Honestly? If you need a Qwen-derivative with mild Portuguese tuning and you have the hardware, sure. If you want the strongest behavior in the blend, run Nex-N2-Pro directly. If you want a real Brazilian-Portuguese model, neither is the answer – both are general-purpose models with broad multilingual coverage, not purpose-built Portuguese systems. The Rio episode is more interesting as a template for how to check these claims going forward than as a model to actually deploy.

FAQ

Is the Rio-3.5 model now safe to download from Hugging Face?

The file is intact and MIT-licensed. Nothing dangerous about it. The model card now discloses the merge – so using it is fine, just don’t cite it as a from-scratch Brazilian model.

Why did the merged version slightly underperform Nex-N2-Pro on benchmarks?
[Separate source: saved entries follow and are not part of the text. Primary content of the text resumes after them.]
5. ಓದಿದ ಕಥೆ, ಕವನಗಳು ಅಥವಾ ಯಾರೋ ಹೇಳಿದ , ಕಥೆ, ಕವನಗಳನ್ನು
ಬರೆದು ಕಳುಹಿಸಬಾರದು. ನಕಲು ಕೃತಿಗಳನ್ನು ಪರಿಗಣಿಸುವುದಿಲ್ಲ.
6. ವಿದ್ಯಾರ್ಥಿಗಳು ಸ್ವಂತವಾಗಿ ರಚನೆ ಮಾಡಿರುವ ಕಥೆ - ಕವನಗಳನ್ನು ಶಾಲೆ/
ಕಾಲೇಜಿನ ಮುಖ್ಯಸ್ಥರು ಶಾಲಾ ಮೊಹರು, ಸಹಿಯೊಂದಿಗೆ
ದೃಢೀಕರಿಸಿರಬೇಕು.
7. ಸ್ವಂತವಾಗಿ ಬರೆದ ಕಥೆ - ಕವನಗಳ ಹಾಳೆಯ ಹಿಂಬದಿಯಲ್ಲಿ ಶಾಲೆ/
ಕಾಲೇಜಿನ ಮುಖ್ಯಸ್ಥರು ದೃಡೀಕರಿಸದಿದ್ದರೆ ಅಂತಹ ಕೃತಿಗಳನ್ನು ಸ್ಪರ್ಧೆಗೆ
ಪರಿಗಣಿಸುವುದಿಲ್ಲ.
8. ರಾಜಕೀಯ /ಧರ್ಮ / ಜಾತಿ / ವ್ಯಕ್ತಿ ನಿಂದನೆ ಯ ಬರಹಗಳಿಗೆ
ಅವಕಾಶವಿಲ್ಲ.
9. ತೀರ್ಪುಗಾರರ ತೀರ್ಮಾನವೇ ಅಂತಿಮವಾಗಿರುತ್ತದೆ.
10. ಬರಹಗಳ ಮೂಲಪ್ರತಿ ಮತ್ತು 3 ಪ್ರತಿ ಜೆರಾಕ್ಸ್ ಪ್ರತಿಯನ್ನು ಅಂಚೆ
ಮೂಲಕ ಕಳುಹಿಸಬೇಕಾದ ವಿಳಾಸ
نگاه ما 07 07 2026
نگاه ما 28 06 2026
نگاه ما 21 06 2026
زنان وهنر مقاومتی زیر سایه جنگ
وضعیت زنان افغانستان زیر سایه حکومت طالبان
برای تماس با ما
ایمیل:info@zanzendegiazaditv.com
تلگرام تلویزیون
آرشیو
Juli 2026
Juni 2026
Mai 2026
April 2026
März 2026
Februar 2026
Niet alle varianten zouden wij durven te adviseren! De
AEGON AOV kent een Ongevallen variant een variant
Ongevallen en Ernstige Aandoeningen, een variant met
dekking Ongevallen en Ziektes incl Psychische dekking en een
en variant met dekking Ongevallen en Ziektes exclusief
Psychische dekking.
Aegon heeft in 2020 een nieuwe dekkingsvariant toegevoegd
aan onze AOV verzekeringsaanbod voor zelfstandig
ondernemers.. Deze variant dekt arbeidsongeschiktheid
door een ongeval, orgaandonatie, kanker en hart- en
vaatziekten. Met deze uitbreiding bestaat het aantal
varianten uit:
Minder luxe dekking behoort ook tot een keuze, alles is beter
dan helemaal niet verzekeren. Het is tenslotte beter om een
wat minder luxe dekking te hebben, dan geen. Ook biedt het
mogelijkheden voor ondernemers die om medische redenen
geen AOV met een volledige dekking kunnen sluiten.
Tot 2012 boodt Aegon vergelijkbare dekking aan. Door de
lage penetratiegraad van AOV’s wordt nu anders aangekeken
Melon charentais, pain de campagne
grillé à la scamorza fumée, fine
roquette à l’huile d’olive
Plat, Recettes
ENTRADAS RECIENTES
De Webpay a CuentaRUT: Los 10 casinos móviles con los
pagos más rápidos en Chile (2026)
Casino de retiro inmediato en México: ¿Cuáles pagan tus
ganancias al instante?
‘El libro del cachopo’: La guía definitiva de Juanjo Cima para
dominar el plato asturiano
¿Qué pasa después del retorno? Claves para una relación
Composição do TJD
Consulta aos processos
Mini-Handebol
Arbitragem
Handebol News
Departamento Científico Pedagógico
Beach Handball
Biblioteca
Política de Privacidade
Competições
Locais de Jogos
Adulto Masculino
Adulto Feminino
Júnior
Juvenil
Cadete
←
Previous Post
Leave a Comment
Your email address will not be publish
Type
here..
Linear merges trade peak capability for averaging. When you blend 60% Nex with 40% Qwen, you’re moving the weights partway toward Qwen’s loss landscape, which dilutes whatever post-training pushed Nex above Qwen in the first place. That’s why on Terminal-Bench 2.1 you see 75.3% for Nex but 70.8% for Rio – exactly the kind of regression you’d predict from interpolation theory. The distillation step IplanRIO claims to have added later could in principle recover some of that gap, but the published weights don’t include it.

How do I disclose a merge correctly if I publish one?
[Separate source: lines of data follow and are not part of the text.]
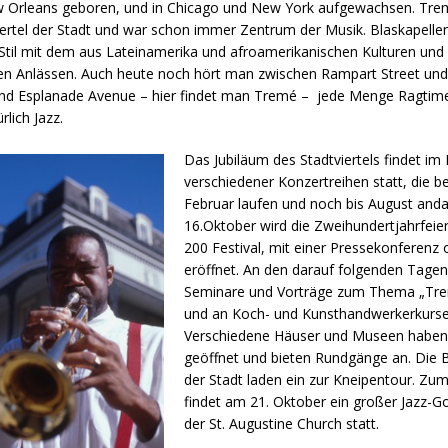
ew Orleans geboren, und in Chicago und New York aufgewachsen. Trem
Viertel der Stadt und war schon immer Zentrum der Musik. Blaskapelle
Stil mit dem aus Lateinamerika und afroamerikanischen Kulturen und 
en Anlässen. Auch heute noch hört man zwischen Rampart Street und
und Esplanade Avenue – hier findet man Tremé – jede Menge Ragtim
rlich Jazz.
Das Jubiläum des Stadtviertels findet i
verschiedener Konzertreihen statt, die be
Februar laufen und noch bis August and
16.Oktober wird die Zweihundertjahrfeie
200 Festival, mit einer Pressekonferenz of
eröffnet. An den darauf folgenden Tage
Seminare und Vorträge zum Thema „Tr
und an Koch- und Kunsthandwerkerkurse
Verschiedene Häuser und Museen haben 
geöffnet und bieten Rundgänge an. Die 
der Stadt laden ein zur Kneipentour. Zu
findet am 21. Oktober ein großer Jazz-Go
der St. Augustine Church statt.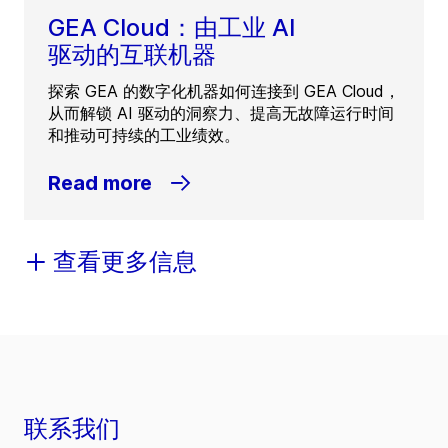
GEA Cloud：由工业 AI
驱动的互联机器
探索 GEA 的数字化机器如何连接到 GEA Cloud，
从而解锁 AI 驱动的洞察力、提高无故障运行时间
和推动可持续的工业绩效。
Read more
查看更多信息
联系我们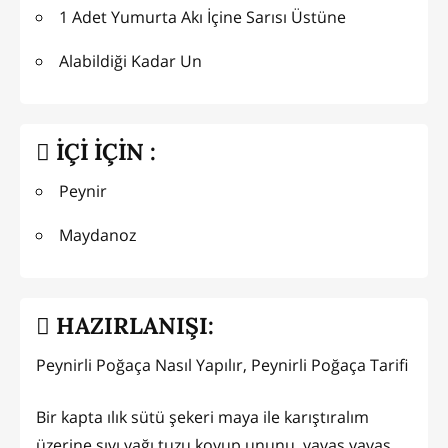
1 Adet Yumurta Akı İçine Sarısı Üstüne
Alabildiği Kadar Un
İÇİ İÇİN :
Peynir
Maydanoz
HAZIRLANIŞI:
Peynirli Poğaça Nasıl Yapılır, Peynirli Poğaça Tarifi
Bir kapta ılık sütü şekeri maya ile karıştıralım
üzerine sıvı yağı tuzu koyup ununu yavaş yavaş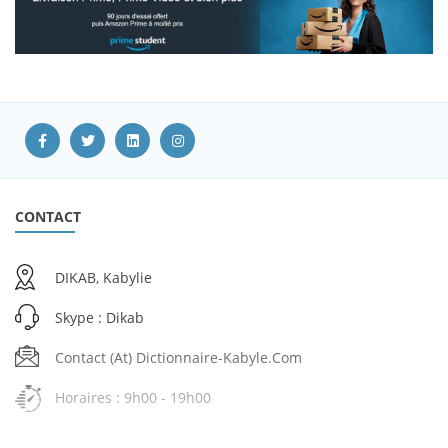
CONTACT
DIKAB, Kabylie
Skype : Dikab
Contact (at) Dictionnaire-Kabyle.com
Horaires : 9h00 - 19h00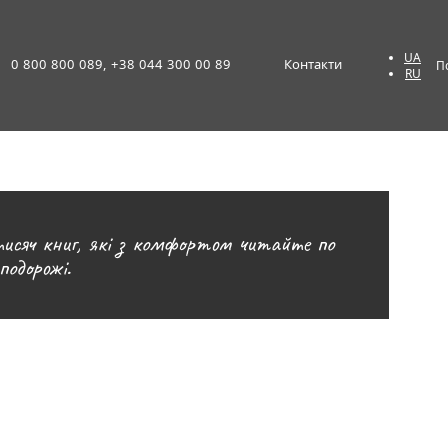
UA
0 800 800 089, +38 044 300 00 89
Контакти
П
RU
і тисяч книг, які з комфортом читайте по
подорожі.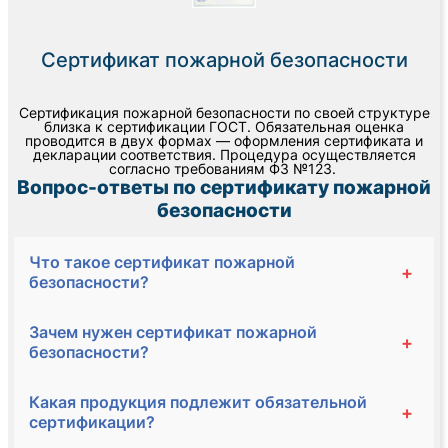
Сертификат пожарной безопасности
Сертификация пожарной безопасности по своей структуре
близка к сертификации ГОСТ. Обязательная оценка
проводится в двух формах — оформления сертификата и
декларации соответствия. Процедура осуществляется
согласно требованиям ФЗ №123.
Вопрос-ответы по сертификату пожарной
безопасности
Что такое сертификат пожарной
+
безопасности?
Зачем нужен сертификат пожарной
+
безопасности?
Какая продукция подлежит обязательной
+
сертификации?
List every parent model in your README front matter under base_model, state the merge method and weights, and link to the source repositories. Mergekit will even auto-generate a model card section for you. That’s the whole bar – and it’s the bar Rio’s initial release didn’t clear.

Next: Pick any “homegrown” open model announced in the last six months. Clone the safetensors index, find the most likely base, and run the diff script above. You’ll be surprised how often the math is already telling.